Komisioner KY gugat aturan penyidik ke MK

id Komisioner KY, komisi yudisial, Taufiqurrohman Syahuri, mk, mahkamah agung

Komisioner KY gugat aturan penyidik ke MK

Komisioner Komisi Yudisial Taufiqurrohman Syahuri (ANTARA FOTO)

Jakarta, (ANTARA Sumsel) - Komisioner Komisi Yudisial  Taufiqurrohman Syahuri menggugat Undang-Undang Nomor 22 Tahun 2004 tentang Komisi Yudisial dan Undang-Undang Nomor 14 Tahun 1985 tentang Mahkamah Agung yang mengatur penyidikan anggota KY.

MK akan menyelenggarakan sidang perdana pengujian Pasal 10 ayat (1) UU KY dan Pasal 17 ayat (1) UU MA pada pukul 14.00 WIB, Selasa.

Pasal 10 ayat (1) UU KY berbunyi: "Ketua, Wakil Ketua, dan Anggota Komisi Yudisial dapat ditangkap atau ditahan atas perintah Jaksa Agung setelah mendapat persetujuan Presiden, kecuali dalam hal: (a) tertangkap tangan melakukan tindak pidana kejahatan; atau (b) berdasarkan bukti permulaan yang cukup disangka telah melakukan tindak pidana kejahatan yang diancam dengan pidana mati atau tindak pidana kejahatan keamanan negara".

Pasal 17 ayat (1) UU MA berbunyi: "Ketua, Wakil Ketua, Ketua Muda, dan Hakim Anggota Mahkamah Agung dapat ditangkap atau ditahan hanya atas perintah Jaksa Agung setelah mendapat persetujuan Presiden, kecuali dalam hal: (a) tertangkap tangan melakukan tindak pidana kejahatan, atau (b) berdasarkan bukti permulaan yang cukup, disangka telah melakukan tindak pidana kejahatan yang diancam dengan pidana mati, atau tindak pidana kejahatan terhadap keamanan negara".

▶ _Instruksi Anda_
Buat ringkasan berita tentang gugatan Komisioner KY ke MK dalam dua kalimat. Data berikut merupakan bahan terpisah dari teks di atas.

Catatan dari sebuah kumpulan data
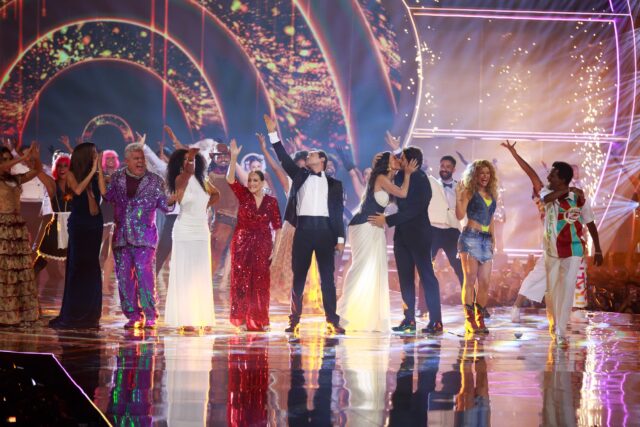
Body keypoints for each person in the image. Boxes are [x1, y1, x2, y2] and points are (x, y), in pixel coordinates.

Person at [265, 114, 346, 334]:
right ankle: (294, 320)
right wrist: (273, 134)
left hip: (325, 232)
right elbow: (284, 158)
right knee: (298, 278)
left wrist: (340, 238)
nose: (308, 155)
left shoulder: (335, 185)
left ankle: (332, 320)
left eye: (312, 154)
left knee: (327, 279)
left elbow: (337, 213)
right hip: (303, 231)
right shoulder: (299, 175)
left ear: (321, 160)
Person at [337, 152, 417, 332]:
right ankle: (342, 314)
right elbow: (403, 193)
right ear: (387, 163)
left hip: (375, 226)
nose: (398, 160)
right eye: (394, 158)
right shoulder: (381, 178)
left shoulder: (388, 178)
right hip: (365, 224)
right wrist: (408, 173)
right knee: (361, 267)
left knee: (375, 269)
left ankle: (368, 317)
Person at [369, 143, 443, 335]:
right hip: (402, 236)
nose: (399, 160)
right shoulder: (401, 176)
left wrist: (388, 220)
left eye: (402, 158)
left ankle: (436, 321)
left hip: (419, 235)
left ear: (412, 162)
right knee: (405, 278)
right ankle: (408, 319)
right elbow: (389, 190)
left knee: (427, 276)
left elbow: (415, 209)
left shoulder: (423, 180)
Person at [98, 142, 174, 329]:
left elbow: (165, 205)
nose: (140, 161)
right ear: (127, 161)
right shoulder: (117, 178)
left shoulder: (155, 180)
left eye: (142, 158)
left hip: (145, 237)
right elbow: (107, 196)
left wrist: (175, 195)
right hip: (121, 237)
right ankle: (133, 316)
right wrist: (99, 171)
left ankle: (150, 315)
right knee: (124, 278)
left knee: (144, 275)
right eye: (136, 158)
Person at [541, 161, 603, 346]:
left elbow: (590, 223)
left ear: (562, 179)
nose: (548, 177)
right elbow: (546, 199)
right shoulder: (547, 191)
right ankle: (554, 323)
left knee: (568, 289)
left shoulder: (579, 199)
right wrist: (569, 190)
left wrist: (598, 249)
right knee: (552, 291)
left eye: (552, 175)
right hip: (552, 250)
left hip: (574, 249)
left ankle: (561, 331)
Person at [226, 139, 282, 331]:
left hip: (263, 244)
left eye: (255, 180)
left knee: (260, 282)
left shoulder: (271, 202)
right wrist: (234, 158)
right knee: (241, 281)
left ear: (262, 182)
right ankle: (241, 319)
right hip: (242, 243)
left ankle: (259, 319)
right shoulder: (244, 195)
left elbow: (278, 227)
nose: (251, 183)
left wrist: (276, 249)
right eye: (249, 180)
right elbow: (230, 180)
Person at [49, 143, 104, 329]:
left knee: (92, 268)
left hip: (95, 225)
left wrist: (99, 170)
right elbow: (78, 190)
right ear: (85, 155)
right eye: (93, 153)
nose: (96, 156)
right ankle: (74, 313)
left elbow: (104, 193)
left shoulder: (95, 175)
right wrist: (92, 172)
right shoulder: (71, 174)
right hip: (80, 225)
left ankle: (91, 313)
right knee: (78, 268)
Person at [163, 148, 218, 329]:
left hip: (201, 231)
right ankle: (185, 319)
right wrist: (192, 156)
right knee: (185, 275)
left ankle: (200, 316)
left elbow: (216, 194)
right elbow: (188, 172)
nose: (190, 162)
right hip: (184, 231)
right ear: (181, 164)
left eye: (192, 159)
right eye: (186, 160)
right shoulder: (180, 179)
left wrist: (205, 206)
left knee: (200, 274)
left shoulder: (203, 181)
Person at [0, 145, 44, 326]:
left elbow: (37, 170)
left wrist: (35, 157)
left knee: (19, 271)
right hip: (2, 228)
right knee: (4, 270)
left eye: (8, 159)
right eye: (3, 159)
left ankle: (16, 313)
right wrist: (21, 158)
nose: (7, 163)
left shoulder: (15, 179)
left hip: (16, 228)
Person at [455, 160, 498, 334]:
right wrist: (458, 197)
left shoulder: (491, 194)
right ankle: (469, 320)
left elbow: (491, 218)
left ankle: (480, 319)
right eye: (481, 173)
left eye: (488, 173)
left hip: (486, 240)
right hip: (470, 237)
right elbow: (459, 215)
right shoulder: (468, 192)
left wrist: (494, 239)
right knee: (470, 280)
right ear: (475, 175)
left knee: (485, 282)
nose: (485, 176)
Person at [33, 153, 71, 278]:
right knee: (44, 257)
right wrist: (36, 158)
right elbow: (38, 172)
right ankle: (27, 281)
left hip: (73, 225)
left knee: (73, 258)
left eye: (65, 166)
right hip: (57, 225)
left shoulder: (75, 185)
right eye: (59, 166)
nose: (62, 169)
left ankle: (76, 287)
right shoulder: (52, 184)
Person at [428, 155, 464, 287]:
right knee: (426, 268)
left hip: (452, 231)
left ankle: (470, 299)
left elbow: (463, 212)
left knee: (460, 268)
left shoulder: (460, 187)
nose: (444, 169)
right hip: (433, 230)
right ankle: (424, 300)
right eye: (442, 166)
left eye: (448, 167)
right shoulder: (431, 183)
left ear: (454, 170)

▶ _Hasil_
Komisioner Komisi Yudisial Taufiqurrohman Syahuri menggugat Undang-Undang Nomor 22 Tahun 2004 tentang Komisi Yudisial dan Undang-Undang Nomor 14 Tahun 1985 tentang Mahkamah Agung yang mengatur penyidikan anggota KY. MK akan menggelar sidang perdana pengujian Pasal 10 ayat (1) UU KY dan Pasal 17 ayat (1) UU MA pada Selasa pukul 14.00 WIB; kedua pasal itu menyatakan bahwa pimpinan dan anggota lembaga tersebut dapat ditangkap atau ditahan atas perintah Jaksa Agung setelah mendapat persetujuan Presiden, kecuali jika tertangkap tangan atau disangka melakukan kejahatan yang diancam pidana mati atau kejahatan terhadap keamanan negara.